Windowsでパッチファイルを作成するには、専用のツールが必要になる。
(Linux系OSには、diffコマンドが用意されている。このコマンドのWindows版を利用する必要がある)
このツールは、以下の場所からダウンロードできる。
 サイト名:ソフトウェア工房α
 プログラミング・ツール(移植ソフト)にある「GNU diff 2.7.2 (Win32 版) ファイル名:diff272w.zip」をダウンロードする。

 ※上記のツール以外にも、diffコマンドの移植ツールは存在するので、使いやすいものを選択すれば良い。
【事前準備】
 1.上記のサイトから「diff272w.zip」をダウンロードする。
 2.ダウンロードしたファイルを解凍する。
  →このファイルを解凍すると、「Diff.exe」というファイルがある。
   この実行ファイルを利用することでパッチを当てることが可能になる。
 3.必要があれば、「Diff.exe」を適当なフォルダに移動する。
 4.環境変数のPathに「Diff.exe」を保管したフォルダを登録する。
  →あらかじめ、Pathに設定されているフォルダに保管すれば、登録する必要はない。
  1)[コントロールパネル]-[システム]を選択する。
  2)[詳細設定]タブを選択し、[環境変数]を指定する。
  3)システム環境変数の一覧からPathを選択し、[編集]ボタンを押す。
   → 一覧にPathがない場合には、[新規]ボタンを押す。
  4)以下の通りに指定する。
   変数名:Path
   変数値:Diff.exeを保管したフォルダの絶対パス
   ※他のパスが指定されている場合には、「;(セミコロン)」で区切ること。
    C:\DiffにDiff.exeを保存した場合の例
     例)C:Windows;C:\Diff

 ※4の作業は、コマンドプロンプトで「Diff.exe」のパスを気にせずに利用するための対応。
  以降の説明は、環境変数への登録を行っているものとする。

【パッチファイルの作成】
※パッチファイルの作成には、修正前後のファイルが必要となります。
 修正する前にファイルのバックアップを行う必要があります。


 1.以下のファイルを用意し、フォルダ「C:\Work」に保存する。
  ・修正前のファイル(Test.vb.bk)
  ・修正後のファイル(Test.vb)
 2.コマンドプロンプトで以下のコマンドを実行する。
  C:\> cd C:\Work
  C:\Work> diff -u Test.vb.bk Test.vb
  ※最初に修正前のファイルを指定し、その後に修正後のファイルを指定する。
 3.画面上に差分が表示される。
  この表示された内容がパッチの内容となる。

 パッチファイルを作成したいので、画面に表示しても意味がない。
 というわけで、リダイレクト機能を利用してファイルに出力する。

  C:\Work> diff -u Test.vb.bk Test.vb > Test.Patch

 上記を実行すると、「C:\Work」に「Test.Patch」というファイルを作成する。
 この「Test.Patch」というファイルに差分情報が書き込まれ、パッチファイルとして利用できる。

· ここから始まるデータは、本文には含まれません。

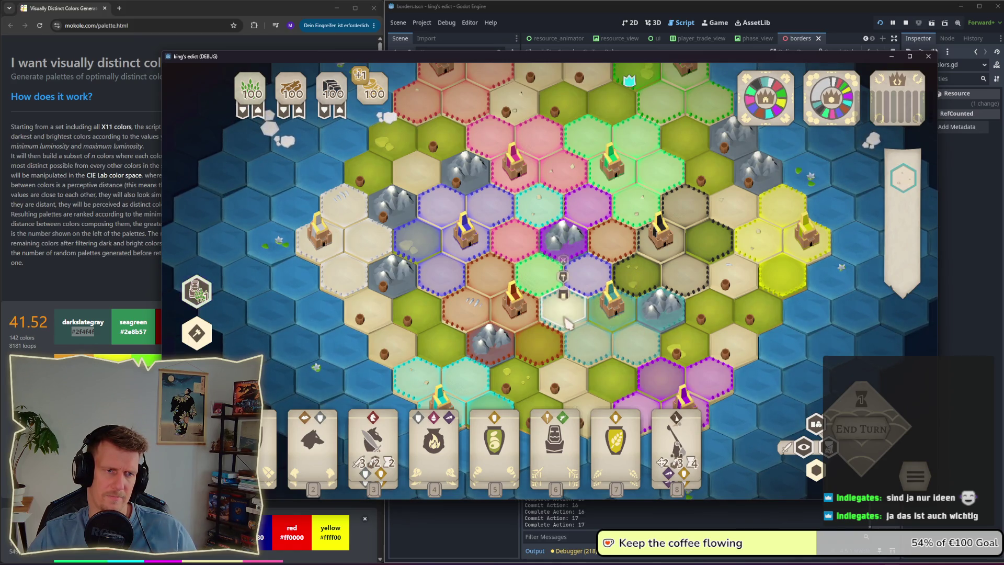
{"action": "left_click", "coordinate": [564, 295]}
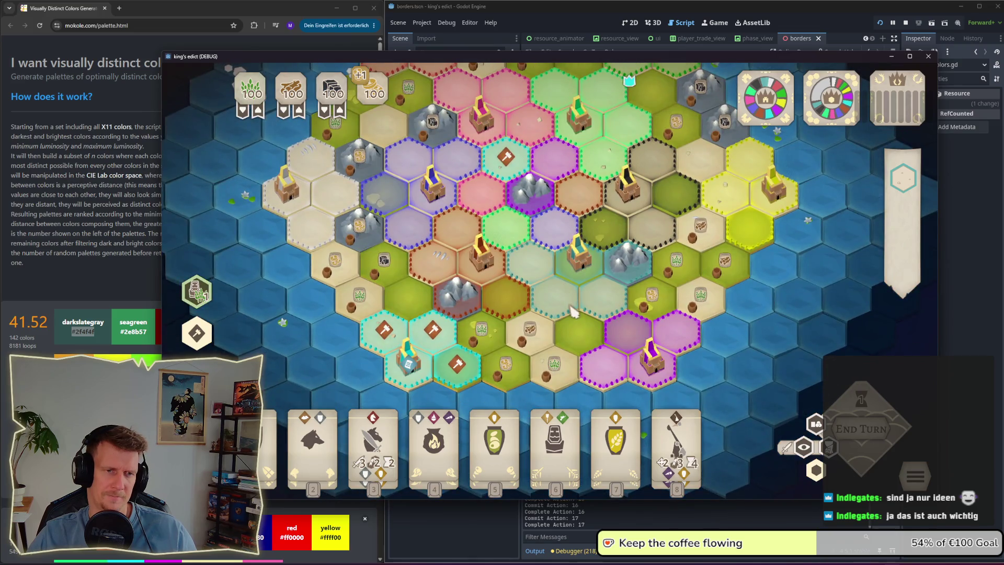
{"action": "left_click", "coordinate": [575, 272]}
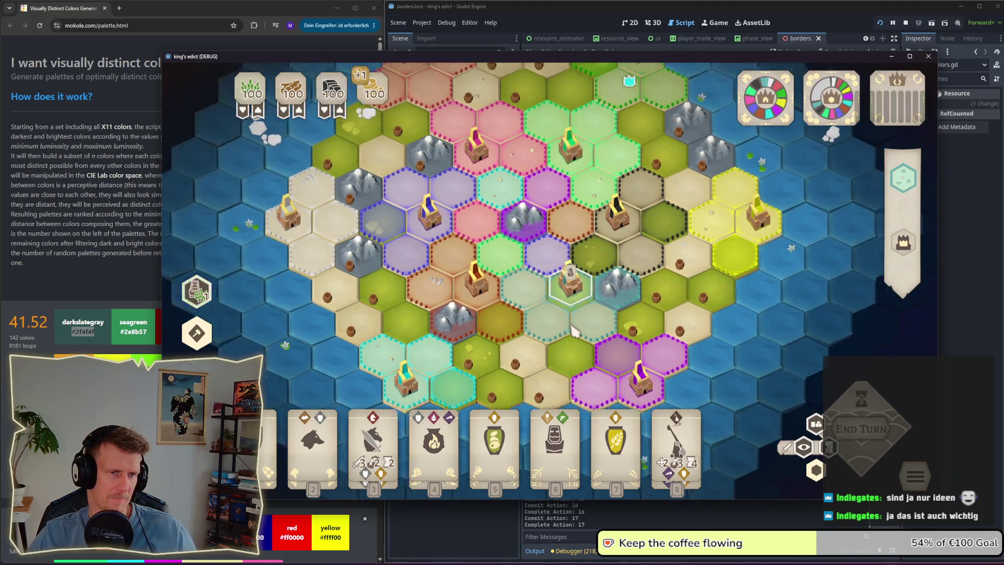
{"action": "key", "text": "alt+Tab"}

 作成したパッチファイルを使ってソースコードを更新することができる。
 この方法については別の記事にて紹介する。

【サンプルファイルの内容】
《Test.vb.bk(修正前)》
Public Class Sample
 Public Shared Sub Main()
  Debug.WriteLine("Hello")
 End Sub
End Class

《Test.vb(修正後)》
Public Class Sample
 Public Shared Sub Main()
  For idx As Integer = 0 To 9
   Debug.WriteLine("Hello")
  Next idx
 End Sub
End Class


《差分情報》
--- test.vb.bk Tue Feb 26 13:00:33 2008
+++ test.vb Tue Feb 26 13:00:23 2008
@@ -1,5 +1,7 @@
Public Class Sample
 Public Shared Sub Main()
-  Debug.WriteLine("Hello")
+  For idx As Integer = 0 To 9
+   Debug.WriteLine("Hello")
+  Next idx
 End Sub
End Class

【補足事項】
・パッチファイルの作成を行う場合には、-uオプションを付ける。
・パッチファイルを作成するメリットとしては、ファイル容量を軽減できる。
 →ネットワーク経由でファイルのやり取りを行う場合には、リソースを軽減できる。
  但し、相手がパッチを適用できる環境を持っていることが前提となる。
・「diff」と「patch」コマンドは、オープンソースを利用する場合には必須となる。
 →バグの修正や機能追加がパッチとして提供されることが結構ある。